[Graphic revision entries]

◆ ◆ ◆ ◆

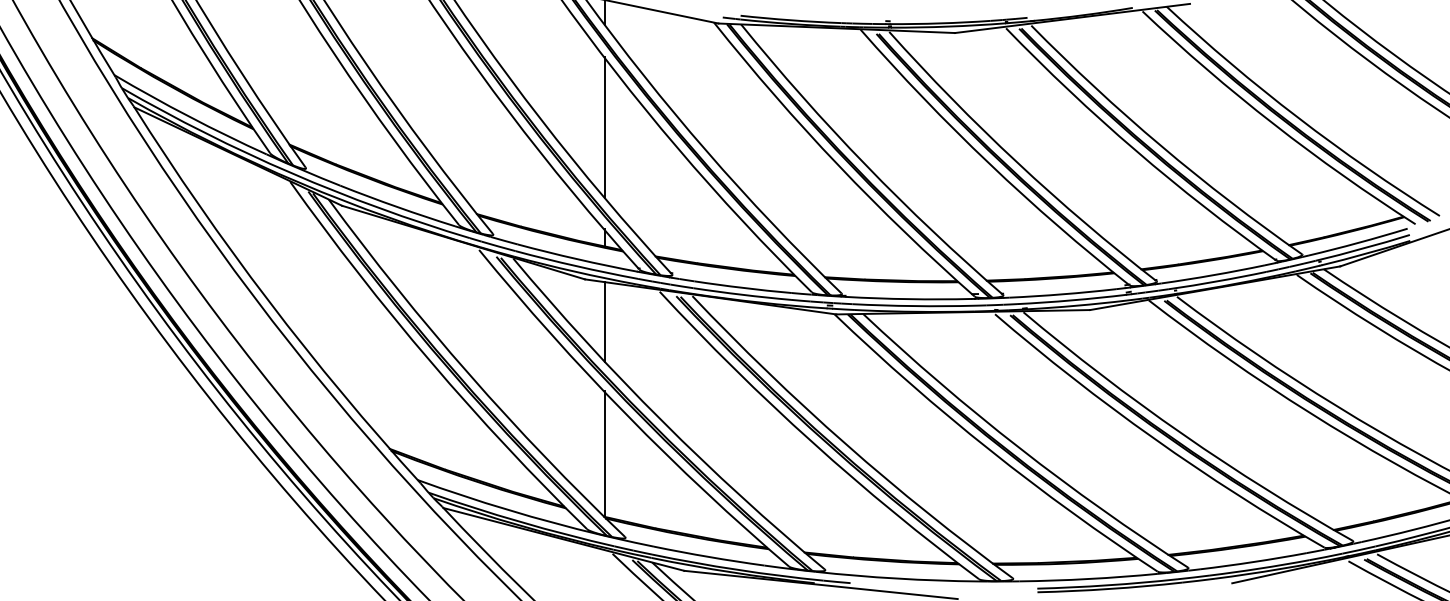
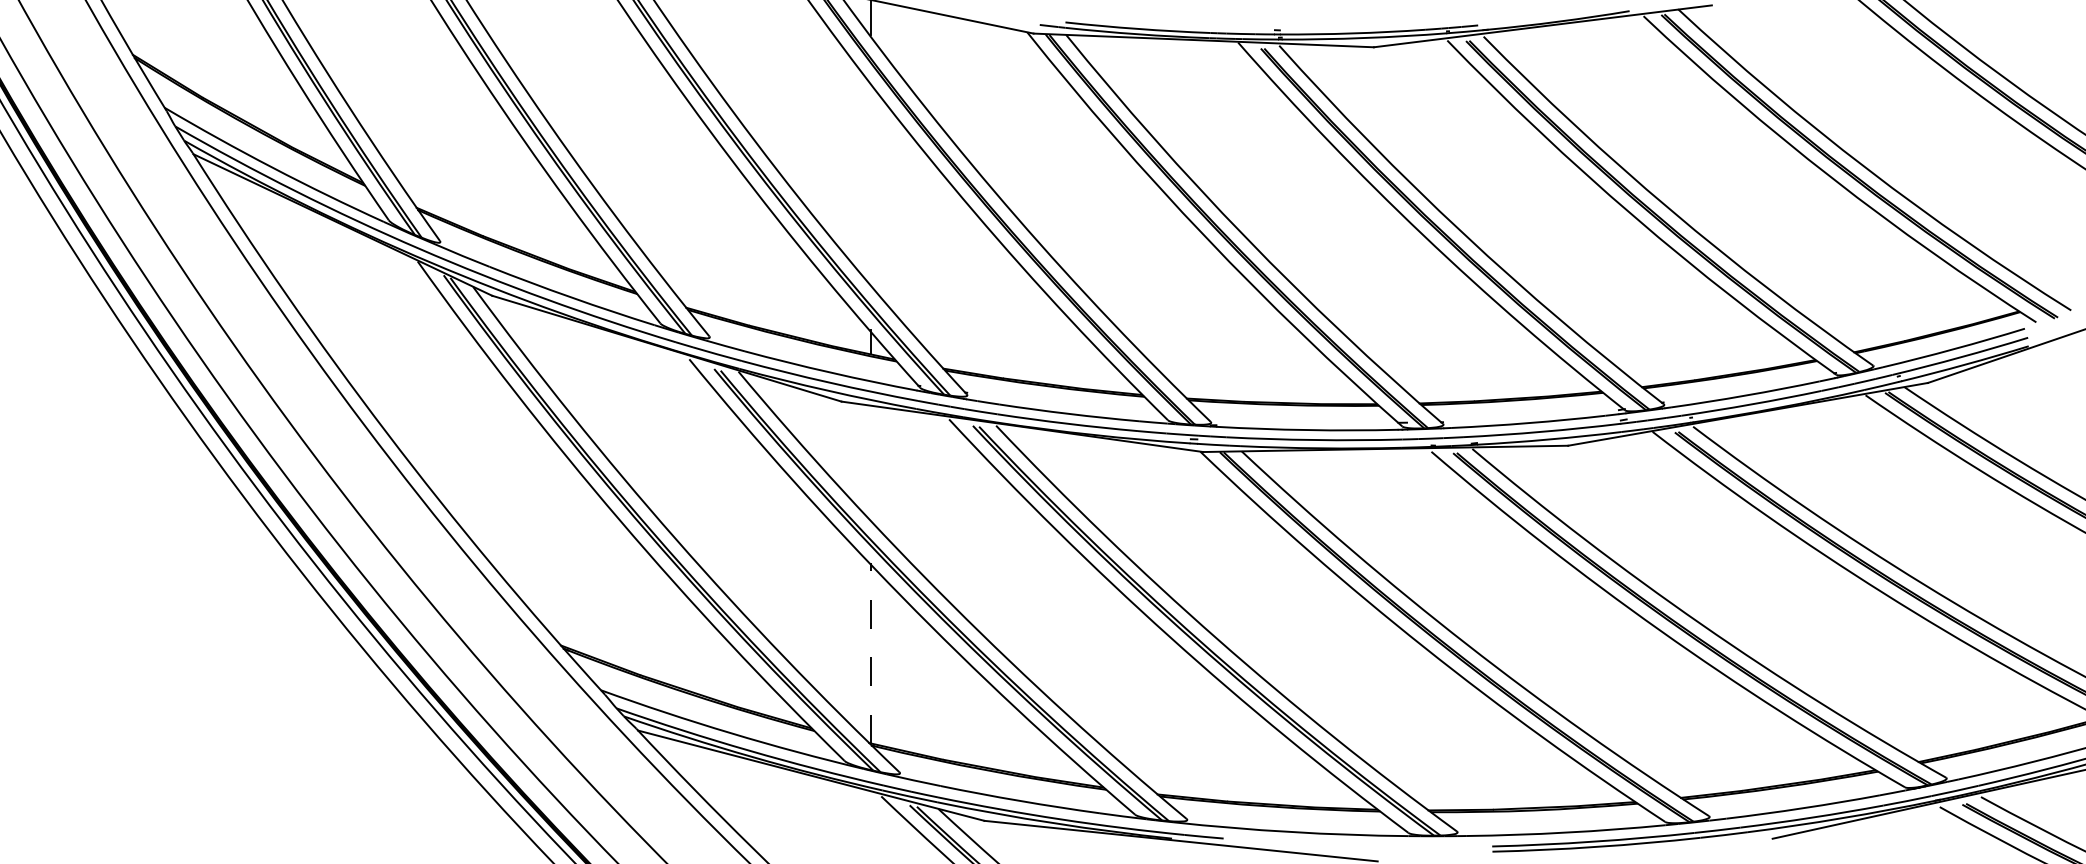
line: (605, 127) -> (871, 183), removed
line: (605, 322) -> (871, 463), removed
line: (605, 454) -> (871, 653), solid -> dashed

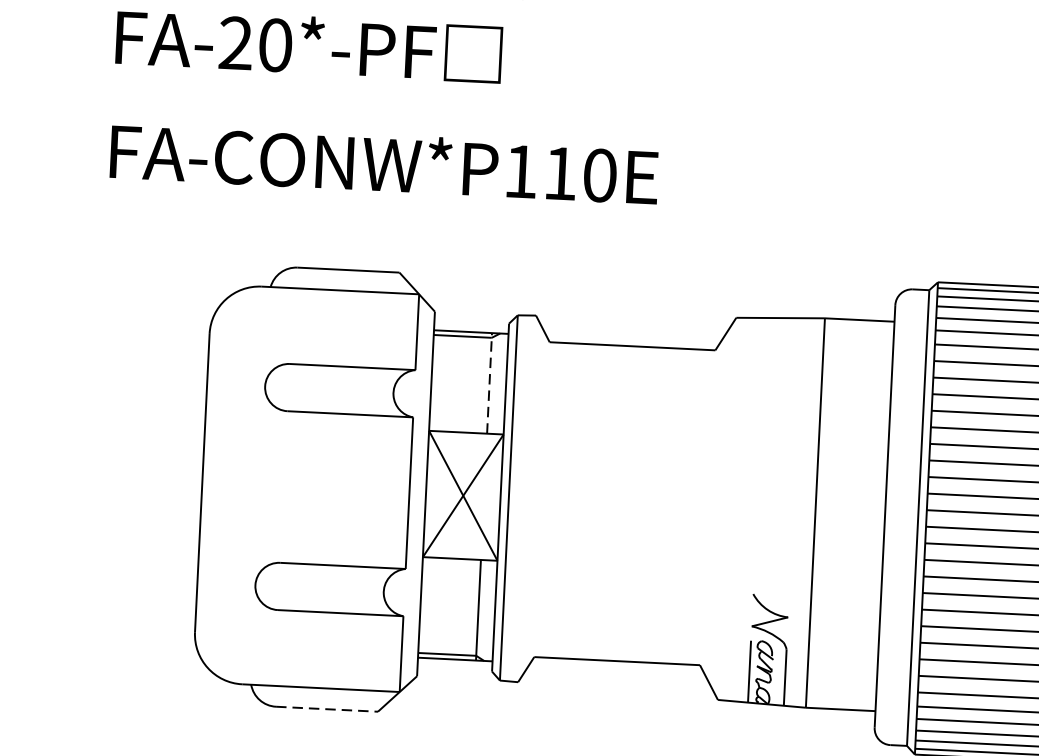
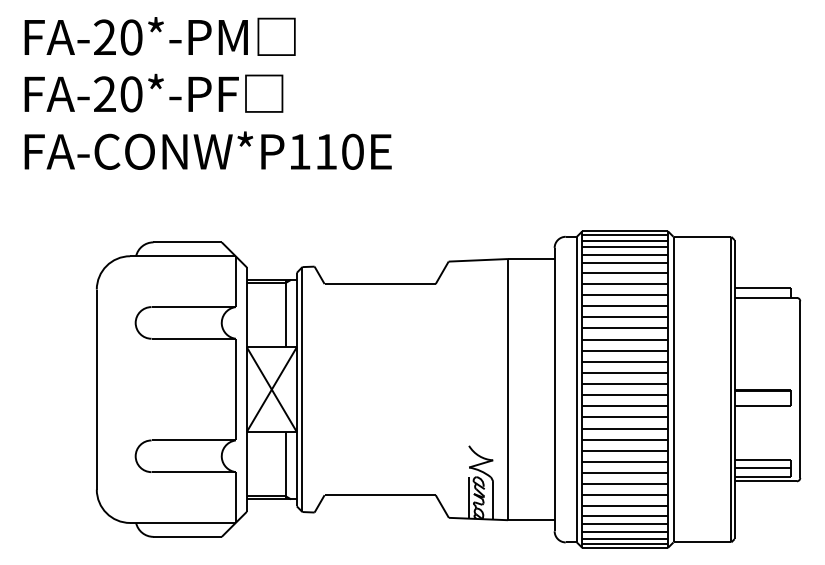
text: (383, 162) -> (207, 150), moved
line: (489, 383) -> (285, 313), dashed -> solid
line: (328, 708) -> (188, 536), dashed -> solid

◆ ◆ ◆ ◆

# WORK ITEM
Begin with the line that has "line: (605, 454)" and continue to the last line of the entries, printing each line exactly and nothing else; include both ends and skip the pictures.

# SOLUTION
line: (605, 454) -> (871, 653), solid -> dashed

text: (383, 162) -> (207, 150), moved
line: (489, 383) -> (285, 313), dashed -> solid
line: (328, 708) -> (188, 536), dashed -> solid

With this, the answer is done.